# [Your task]
Pull out every line below holding the word "events".

# [Provided records]
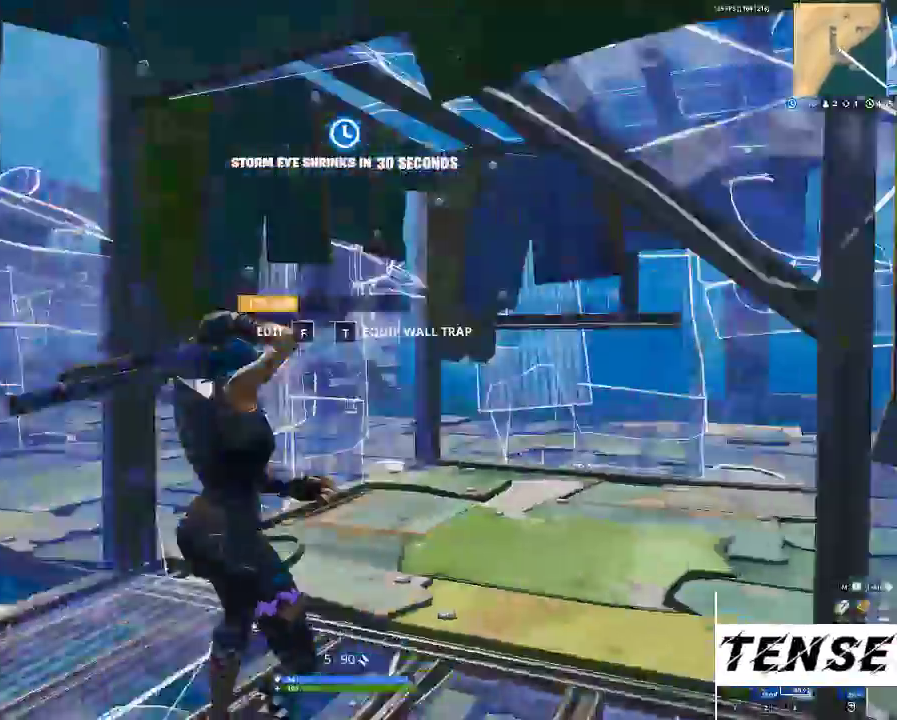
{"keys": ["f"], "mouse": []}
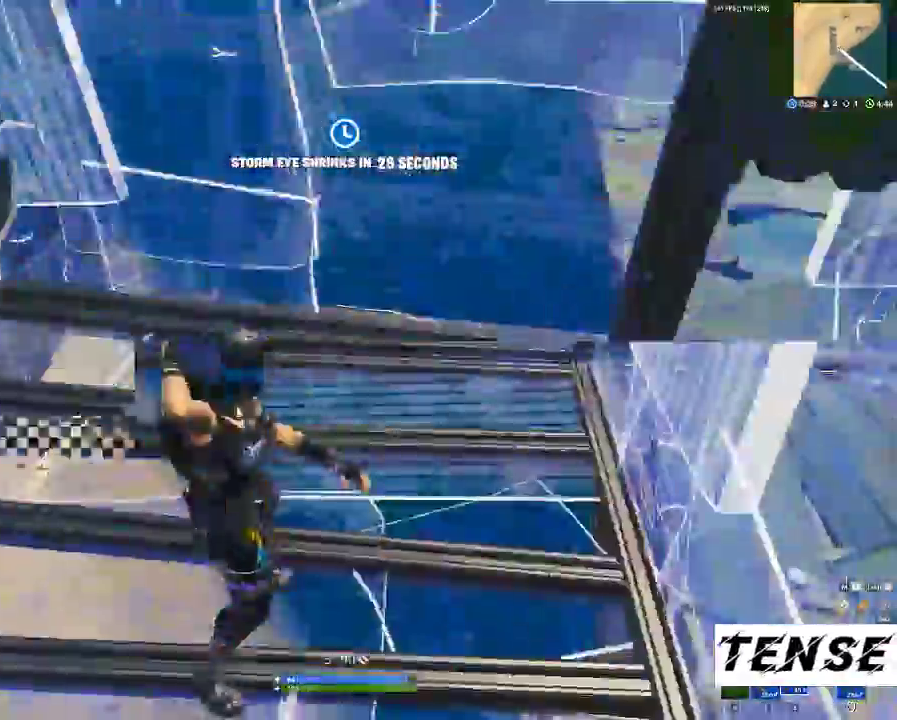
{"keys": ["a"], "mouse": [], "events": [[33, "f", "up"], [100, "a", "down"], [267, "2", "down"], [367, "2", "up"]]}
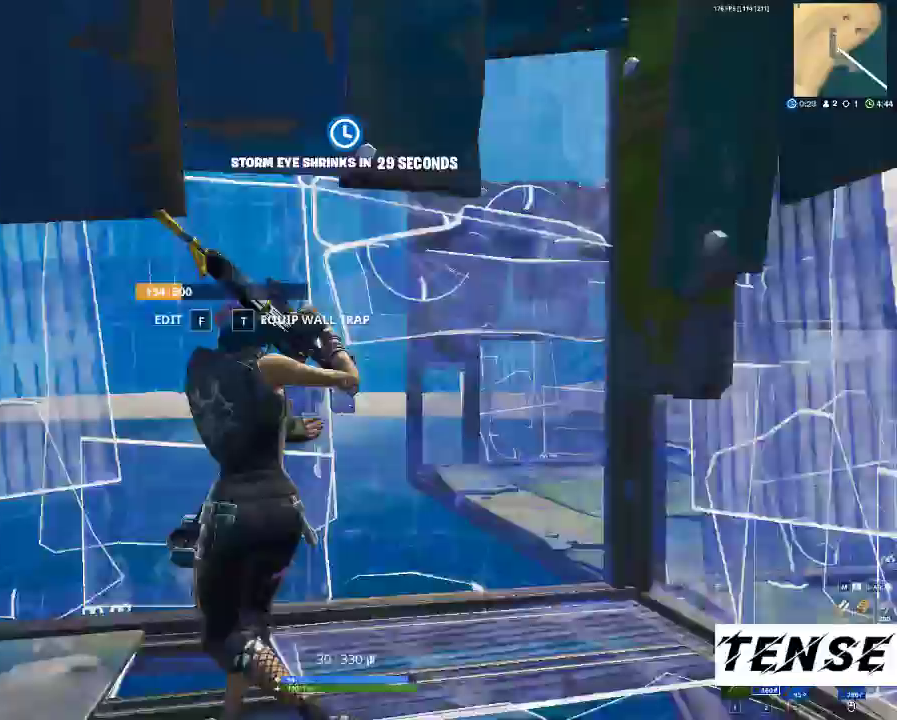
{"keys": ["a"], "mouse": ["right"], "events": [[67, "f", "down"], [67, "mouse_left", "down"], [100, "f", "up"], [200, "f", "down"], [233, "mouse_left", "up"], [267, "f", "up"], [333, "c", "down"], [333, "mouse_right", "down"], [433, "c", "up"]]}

--

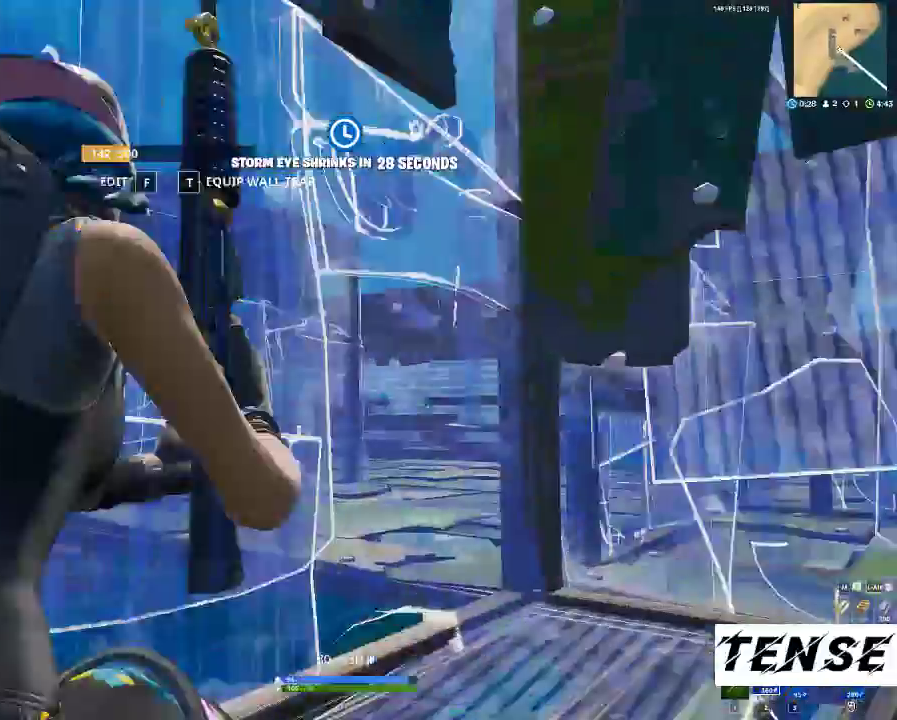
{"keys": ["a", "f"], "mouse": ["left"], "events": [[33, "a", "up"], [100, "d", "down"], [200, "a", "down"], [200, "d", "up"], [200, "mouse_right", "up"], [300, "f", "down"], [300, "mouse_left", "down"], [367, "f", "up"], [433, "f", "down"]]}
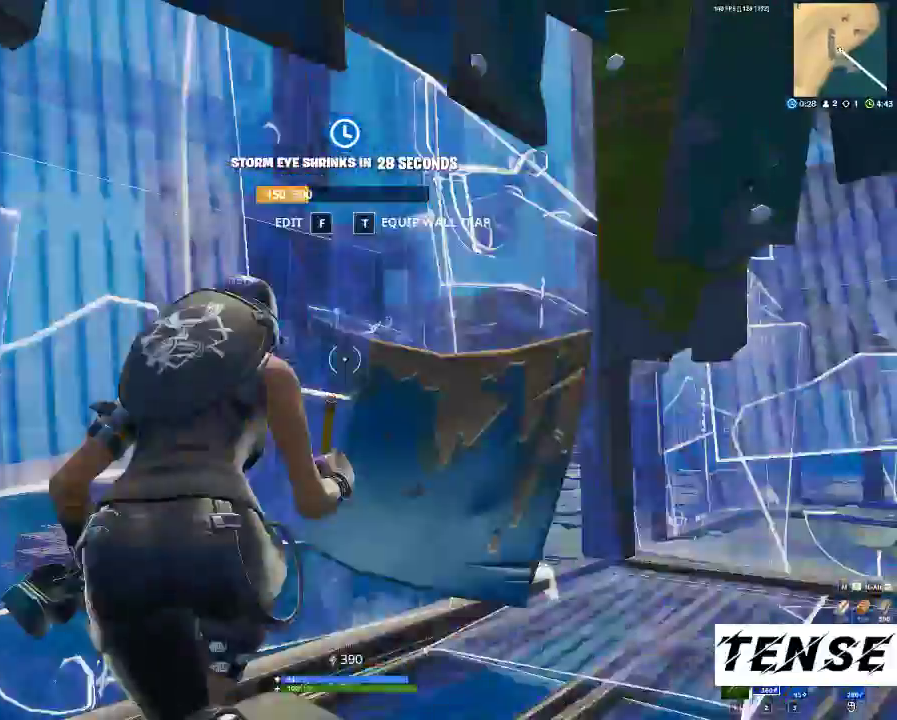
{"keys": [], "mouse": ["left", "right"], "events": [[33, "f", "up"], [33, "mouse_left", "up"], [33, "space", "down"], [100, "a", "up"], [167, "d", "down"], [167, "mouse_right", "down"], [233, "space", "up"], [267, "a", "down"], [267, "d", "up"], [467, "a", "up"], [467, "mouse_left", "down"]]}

---

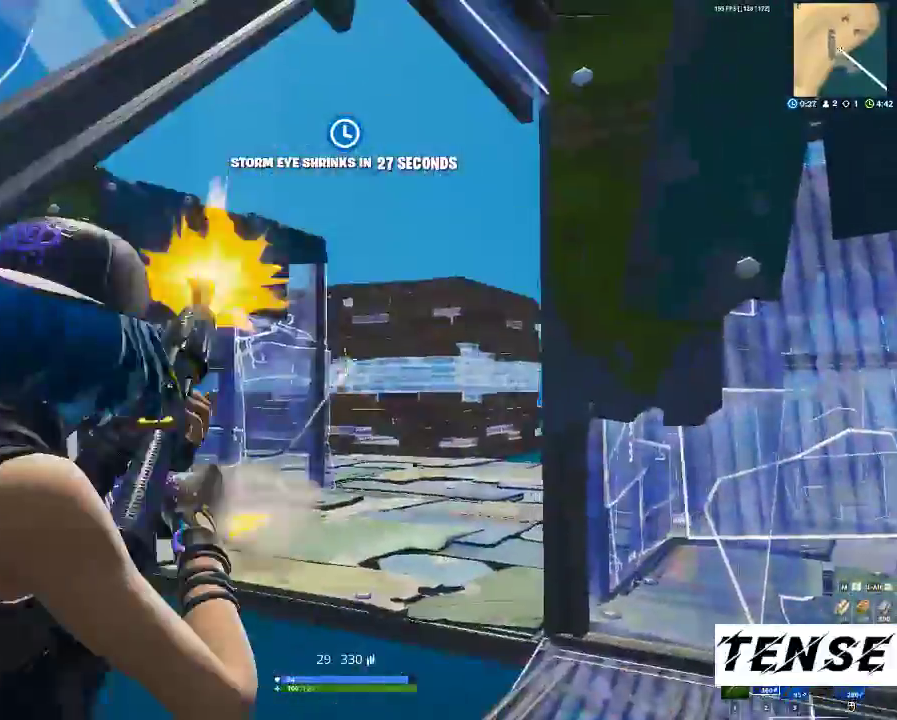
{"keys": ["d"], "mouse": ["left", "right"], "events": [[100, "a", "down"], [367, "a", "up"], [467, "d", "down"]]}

# [Response to the task]
{"keys": ["a"], "mouse": [], "events": [[33, "f", "up"], [100, "a", "down"], [267, "2", "down"], [367, "2", "up"]]}
{"keys": ["a"], "mouse": ["right"], "events": [[67, "f", "down"], [67, "mouse_left", "down"], [100, "f", "up"], [200, "f", "down"], [233, "mouse_left", "up"], [267, "f", "up"], [333, "c", "down"], [333, "mouse_right", "down"], [433, "c", "up"]]}
{"keys": ["a", "f"], "mouse": ["left"], "events": [[33, "a", "up"], [100, "d", "down"], [200, "a", "down"], [200, "d", "up"], [200, "mouse_right", "up"], [300, "f", "down"], [300, "mouse_left", "down"], [367, "f", "up"], [433, "f", "down"]]}
{"keys": [], "mouse": ["left", "right"], "events": [[33, "f", "up"], [33, "mouse_left", "up"], [33, "space", "down"], [100, "a", "up"], [167, "d", "down"], [167, "mouse_right", "down"], [233, "space", "up"], [267, "a", "down"], [267, "d", "up"], [467, "a", "up"], [467, "mouse_left", "down"]]}
{"keys": ["d"], "mouse": ["left", "right"], "events": [[100, "a", "down"], [367, "a", "up"], [467, "d", "down"]]}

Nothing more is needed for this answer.